L’enjeu de cette comparaison était saisissant. Les pertes totales de l’effondrement de Terraform surpassaient celles de l’éclatement de FTX de SBF et du schéma Celsius de Mashinsky réunis. SBF risque 25 ans ; Mashinsky a écopé de 12. La déclaration écrite du procureur fut sans pitié : « L’effondrement de Terraform a déclenché des crises en cascade sur le marché des cryptomonnaies et a indirectement précipité le déclin généralisé de l’industrie qui a suivi. Kwon a fui cette crise, en émettant des déclarations ambiguës et en rejetant la faute tout en évitant les autorités.
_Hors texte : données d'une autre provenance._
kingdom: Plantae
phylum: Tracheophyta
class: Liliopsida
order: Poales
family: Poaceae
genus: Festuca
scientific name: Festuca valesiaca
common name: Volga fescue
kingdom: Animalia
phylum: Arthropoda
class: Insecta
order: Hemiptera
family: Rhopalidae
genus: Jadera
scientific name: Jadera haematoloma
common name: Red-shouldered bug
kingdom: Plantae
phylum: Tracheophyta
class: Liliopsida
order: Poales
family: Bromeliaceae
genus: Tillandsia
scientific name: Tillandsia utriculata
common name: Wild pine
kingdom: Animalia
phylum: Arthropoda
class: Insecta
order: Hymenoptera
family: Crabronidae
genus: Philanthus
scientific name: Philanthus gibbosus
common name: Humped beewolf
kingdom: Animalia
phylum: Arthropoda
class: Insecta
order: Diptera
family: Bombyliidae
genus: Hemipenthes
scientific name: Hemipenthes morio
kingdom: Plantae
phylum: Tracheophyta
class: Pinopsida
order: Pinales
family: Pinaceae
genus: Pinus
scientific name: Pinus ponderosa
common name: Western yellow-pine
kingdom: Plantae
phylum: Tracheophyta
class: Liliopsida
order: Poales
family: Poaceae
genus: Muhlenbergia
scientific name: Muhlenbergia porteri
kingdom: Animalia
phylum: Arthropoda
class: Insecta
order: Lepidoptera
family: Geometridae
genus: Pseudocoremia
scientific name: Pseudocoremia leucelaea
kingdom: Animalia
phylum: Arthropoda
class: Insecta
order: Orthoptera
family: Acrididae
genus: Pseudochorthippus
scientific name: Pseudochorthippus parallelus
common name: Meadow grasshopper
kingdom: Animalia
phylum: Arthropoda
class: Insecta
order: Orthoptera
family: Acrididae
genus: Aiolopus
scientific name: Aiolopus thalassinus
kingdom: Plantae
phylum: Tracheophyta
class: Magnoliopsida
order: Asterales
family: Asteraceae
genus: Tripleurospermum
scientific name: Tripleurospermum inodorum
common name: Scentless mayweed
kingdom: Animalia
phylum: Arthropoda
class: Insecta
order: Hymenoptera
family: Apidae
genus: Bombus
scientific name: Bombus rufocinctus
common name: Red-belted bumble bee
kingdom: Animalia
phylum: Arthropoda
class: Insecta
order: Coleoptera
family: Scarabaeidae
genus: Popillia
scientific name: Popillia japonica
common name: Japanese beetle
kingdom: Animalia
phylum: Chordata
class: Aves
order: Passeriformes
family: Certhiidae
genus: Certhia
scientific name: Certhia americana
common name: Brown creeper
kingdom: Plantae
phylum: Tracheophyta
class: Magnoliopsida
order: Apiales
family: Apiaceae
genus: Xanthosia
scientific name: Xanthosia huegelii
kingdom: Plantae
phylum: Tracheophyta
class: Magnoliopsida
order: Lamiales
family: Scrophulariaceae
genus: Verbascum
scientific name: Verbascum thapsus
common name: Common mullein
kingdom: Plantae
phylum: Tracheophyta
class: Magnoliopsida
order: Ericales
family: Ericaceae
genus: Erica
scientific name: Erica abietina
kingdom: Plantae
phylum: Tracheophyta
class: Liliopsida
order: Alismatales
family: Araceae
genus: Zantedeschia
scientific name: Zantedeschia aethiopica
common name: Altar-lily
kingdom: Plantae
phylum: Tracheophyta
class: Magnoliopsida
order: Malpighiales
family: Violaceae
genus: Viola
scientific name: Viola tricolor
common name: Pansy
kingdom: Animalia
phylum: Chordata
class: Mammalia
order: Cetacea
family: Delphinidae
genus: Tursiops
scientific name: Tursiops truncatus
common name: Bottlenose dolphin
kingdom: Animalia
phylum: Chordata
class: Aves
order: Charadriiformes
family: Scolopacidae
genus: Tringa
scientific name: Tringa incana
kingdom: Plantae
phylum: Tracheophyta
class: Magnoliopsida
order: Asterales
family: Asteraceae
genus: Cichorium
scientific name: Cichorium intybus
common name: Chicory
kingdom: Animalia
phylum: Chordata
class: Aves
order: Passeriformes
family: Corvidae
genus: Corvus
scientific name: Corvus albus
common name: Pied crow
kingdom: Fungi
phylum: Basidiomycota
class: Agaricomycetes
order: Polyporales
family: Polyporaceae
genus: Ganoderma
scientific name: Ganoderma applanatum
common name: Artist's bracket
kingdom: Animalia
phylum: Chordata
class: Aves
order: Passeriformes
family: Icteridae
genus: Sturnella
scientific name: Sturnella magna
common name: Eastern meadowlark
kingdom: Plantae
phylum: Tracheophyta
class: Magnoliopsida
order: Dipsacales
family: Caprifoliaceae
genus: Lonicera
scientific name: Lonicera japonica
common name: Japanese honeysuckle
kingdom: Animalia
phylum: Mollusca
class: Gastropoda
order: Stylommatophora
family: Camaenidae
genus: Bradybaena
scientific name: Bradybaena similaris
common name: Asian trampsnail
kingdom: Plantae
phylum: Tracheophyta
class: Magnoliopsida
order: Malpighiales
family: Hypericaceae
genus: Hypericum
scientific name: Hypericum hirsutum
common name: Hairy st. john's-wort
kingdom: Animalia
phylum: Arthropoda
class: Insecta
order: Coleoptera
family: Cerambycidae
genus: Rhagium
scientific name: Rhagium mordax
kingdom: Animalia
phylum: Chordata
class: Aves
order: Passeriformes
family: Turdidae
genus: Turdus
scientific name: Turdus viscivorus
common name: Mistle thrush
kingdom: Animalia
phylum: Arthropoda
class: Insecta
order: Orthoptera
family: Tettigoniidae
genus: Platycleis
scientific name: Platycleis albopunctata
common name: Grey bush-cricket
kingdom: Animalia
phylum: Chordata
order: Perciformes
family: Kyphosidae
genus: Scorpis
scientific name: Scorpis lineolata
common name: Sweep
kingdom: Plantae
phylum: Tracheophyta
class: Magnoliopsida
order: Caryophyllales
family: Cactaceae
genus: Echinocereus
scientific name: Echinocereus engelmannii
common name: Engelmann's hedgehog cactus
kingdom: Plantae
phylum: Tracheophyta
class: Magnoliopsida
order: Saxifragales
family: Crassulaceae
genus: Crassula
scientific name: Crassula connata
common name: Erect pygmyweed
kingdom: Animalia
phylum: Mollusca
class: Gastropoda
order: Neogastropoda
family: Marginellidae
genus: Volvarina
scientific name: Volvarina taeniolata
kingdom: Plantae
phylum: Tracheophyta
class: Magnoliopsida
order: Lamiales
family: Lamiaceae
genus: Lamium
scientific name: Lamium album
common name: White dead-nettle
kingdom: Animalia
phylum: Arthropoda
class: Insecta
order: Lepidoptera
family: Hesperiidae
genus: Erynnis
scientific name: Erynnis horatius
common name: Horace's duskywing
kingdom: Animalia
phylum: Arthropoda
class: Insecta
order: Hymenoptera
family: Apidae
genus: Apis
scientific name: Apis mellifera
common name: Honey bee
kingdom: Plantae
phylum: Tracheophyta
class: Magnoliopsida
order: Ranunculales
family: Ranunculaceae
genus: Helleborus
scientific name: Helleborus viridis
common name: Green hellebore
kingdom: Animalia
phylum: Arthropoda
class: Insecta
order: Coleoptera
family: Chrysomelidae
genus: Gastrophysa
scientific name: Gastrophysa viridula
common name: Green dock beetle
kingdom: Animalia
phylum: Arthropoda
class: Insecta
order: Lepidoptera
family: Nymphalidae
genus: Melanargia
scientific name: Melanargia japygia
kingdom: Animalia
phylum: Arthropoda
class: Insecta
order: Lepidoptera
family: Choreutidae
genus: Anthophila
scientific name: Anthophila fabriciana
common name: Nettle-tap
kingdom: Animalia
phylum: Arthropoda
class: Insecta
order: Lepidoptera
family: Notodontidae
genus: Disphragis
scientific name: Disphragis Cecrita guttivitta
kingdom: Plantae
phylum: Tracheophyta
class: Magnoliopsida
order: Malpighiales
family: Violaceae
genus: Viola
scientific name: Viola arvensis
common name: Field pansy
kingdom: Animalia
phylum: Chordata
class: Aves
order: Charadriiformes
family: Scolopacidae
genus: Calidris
À son arrestation, il a résisté à l’extradition. Sa conduite, ses conséquences et sa réaction à la révélation de ses actes justifient une punition sévère. »

De manière remarquable, le juge Engelmayer imposa 15 ans — dépassant même la demande de 12 ans du ministère public. Dans sa décision, le juge déclara simplement : Kwon « a choisi de mentir » et « a fait le mauvais choix ». La sentence envoyait un message clair : la période du Far West de la crypto touchait à sa fin, et les conséquences seraient lourdes.

Une industrie en pleine introspection, un marché qui avance

De SBF à Do Kwon, des noms qui commandèrent autrefois respect et crainte symbolisent aujourd’hui la prudence. Terra et FTX représentaient les projets d’expansion les plus audacieux, ambitieux, et finalement imprudents que le monde crypto ait connus. Ils ont accumulé d’énormes capitaux et influence sur la promesse d’innovation, pour s’effondrer sous le poids de lacunes réglementaires, de prises de risques débridées et de l’avidité humaine.

Pourtant, l’histoire de l’industrie ne s’arrête pas aux poursuites individuelles. Le cycle actuel a enseigné des leçons : de nouveaux modèles de stablecoins plus transparents et collatéralisés ; l’évolution des cadres réglementaires ; un contrôle accru des risques. Les échecs du passé se transforment en infrastructures pour l’avenir. La condamnation de Kwon à 15 ans sera retenue non seulement comme la chute d’un entrepreneur, mais comme un marqueur — un point où une époque moins prudente s’achève définitivement et où commence une ère plus responsable.